Requirements:
Rewrite the rows from the first line up to and including the line with "Identify the document", replacing "elements" with "regions" and changing nothing else. Leave the pictures out of your answer.

Data section:
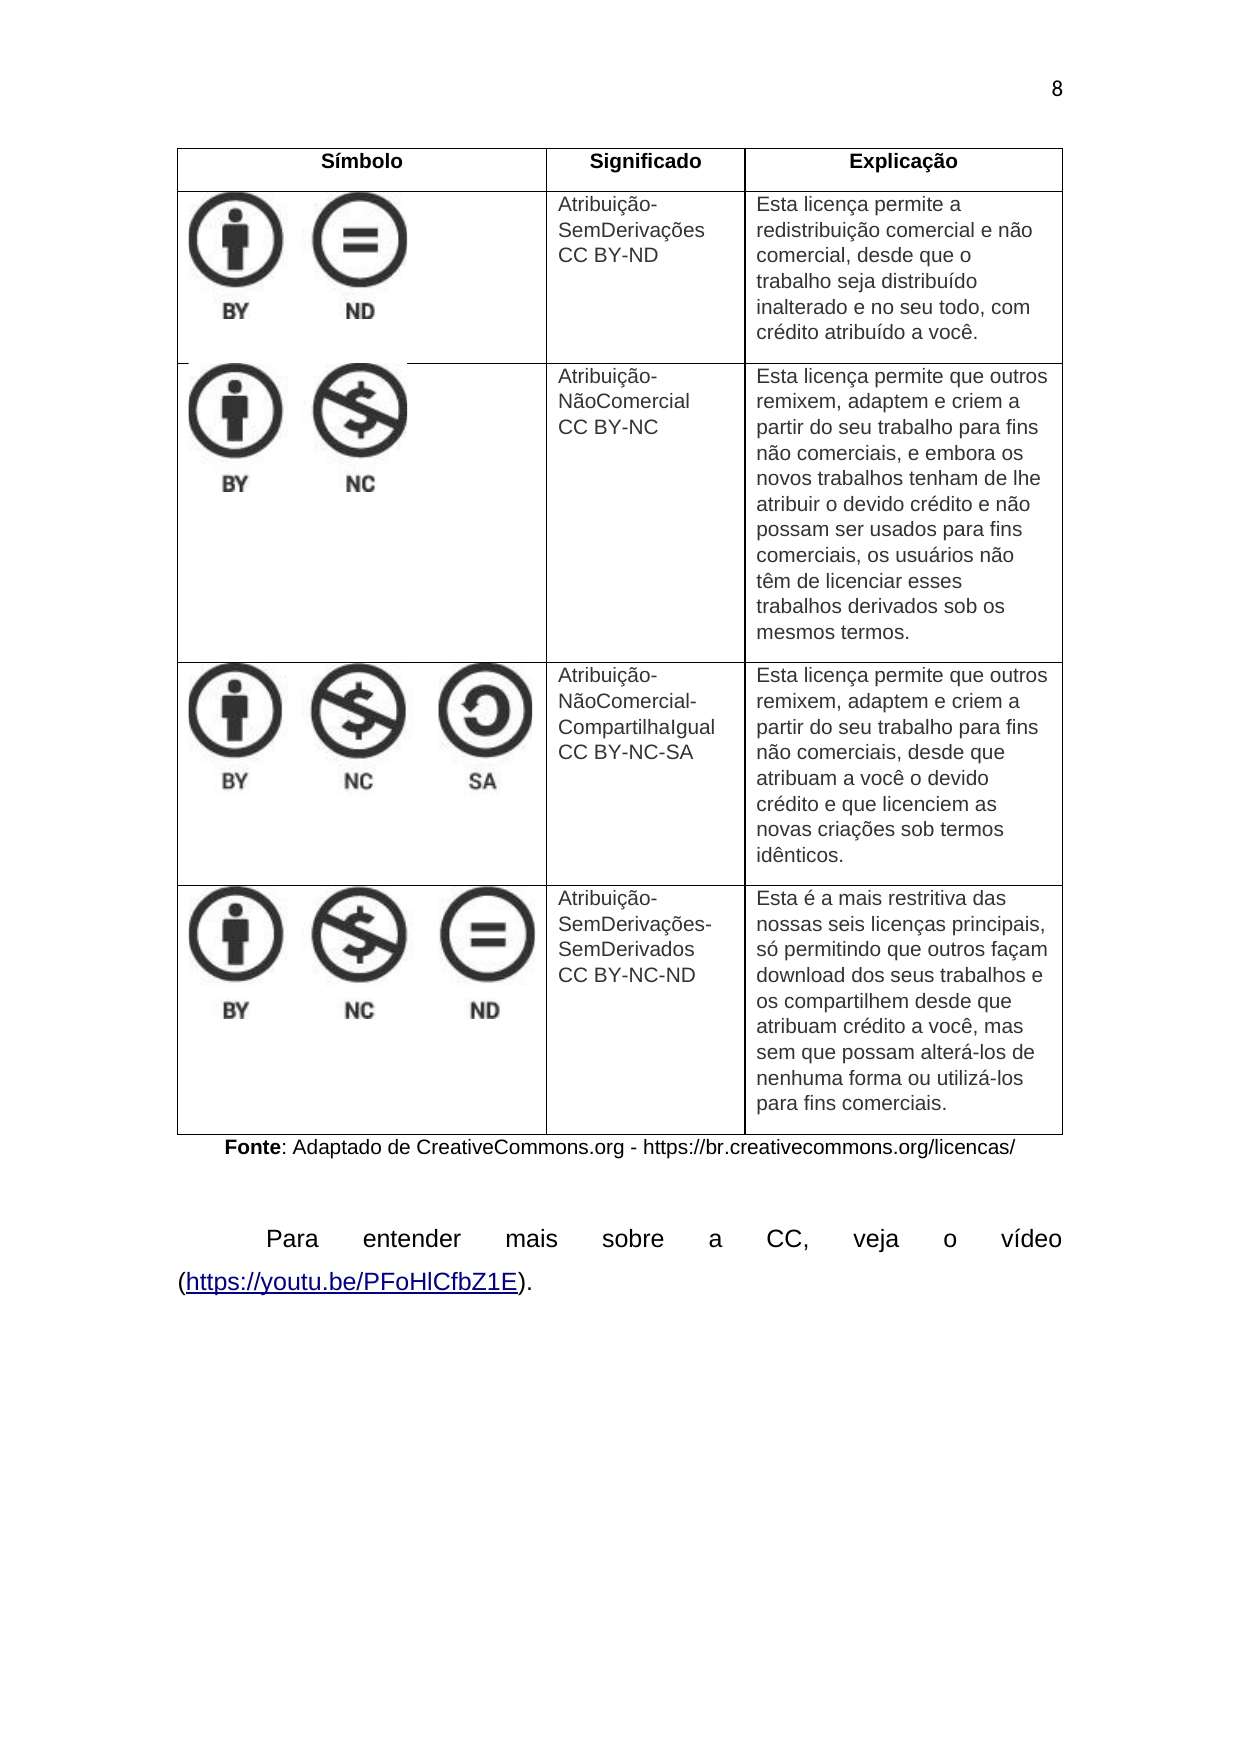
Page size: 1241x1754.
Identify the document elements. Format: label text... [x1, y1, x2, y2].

table_cell Esta licença permite que outros remixem, adaptem e criem a partir do seu trabalho para fins não comerciais, desde que atribuam a você o devido crédito e que licenciem as novas criações sob termos idênticos. [746, 663, 1062, 885]
table_cell [178, 886, 546, 1133]
table_cell [178, 192, 546, 362]
table_cell Esta é a mais restritiva das nossas seis licenças principais, só permitindo que outros façam download dos seus trabalhos e os compartilhem desde que atribuam crédito a você, mas sem que possam alterá-los de nenhuma forma ou utilizá-los para fins comerciais. [746, 886, 1062, 1133]
table_cell [178, 663, 546, 885]
table_cell Atribuição-NãoComercial CC BY-NC [547, 364, 744, 662]
table_header Explicação [746, 149, 1062, 191]
text Para entender mais sobre a CC, veja o vídeo (https://youtu.be/PFoHlCfbZ1E). [177, 1224, 1063, 1296]
table_cell Atribuição-NãoComercial-CompartilhaIgual CC BY-NC-SA [547, 663, 744, 885]
table_cell [178, 364, 546, 662]
table_cell Esta licença permite que outros remixem, adaptem e criem a partir do seu trabalho para fins não comerciais, e embora os novos trabalhos tenham de lhe atribuir o devido crédito e não possam ser usados para fins comerciais, os usuários não têm de licenciar esses trabalhos derivados sob os mesmos termos. [746, 364, 1062, 662]
table_header Símbolo [178, 149, 546, 191]
table_cell Atribuição-SemDerivações CC BY-ND [547, 192, 744, 362]
table_cell Esta licença permite a redistribuição comercial e não comercial, desde que o trabalho seja distribuído inalterado e no seu todo, com crédito atribuído a você. [746, 192, 1062, 362]
text Fonte: Adaptado de CreativeCommons.org - https://br.creativecommons.org/licencas/ [177, 1135, 1063, 1158]
table_header Significado [547, 149, 744, 191]
table_cell Atribuição-SemDerivações-SemDerivados CC BY-NC-ND [547, 886, 744, 1133]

Full response:
Page size: 1241x1754.
Identify the document regions. Format: label text... [x1, y1, x2, y2].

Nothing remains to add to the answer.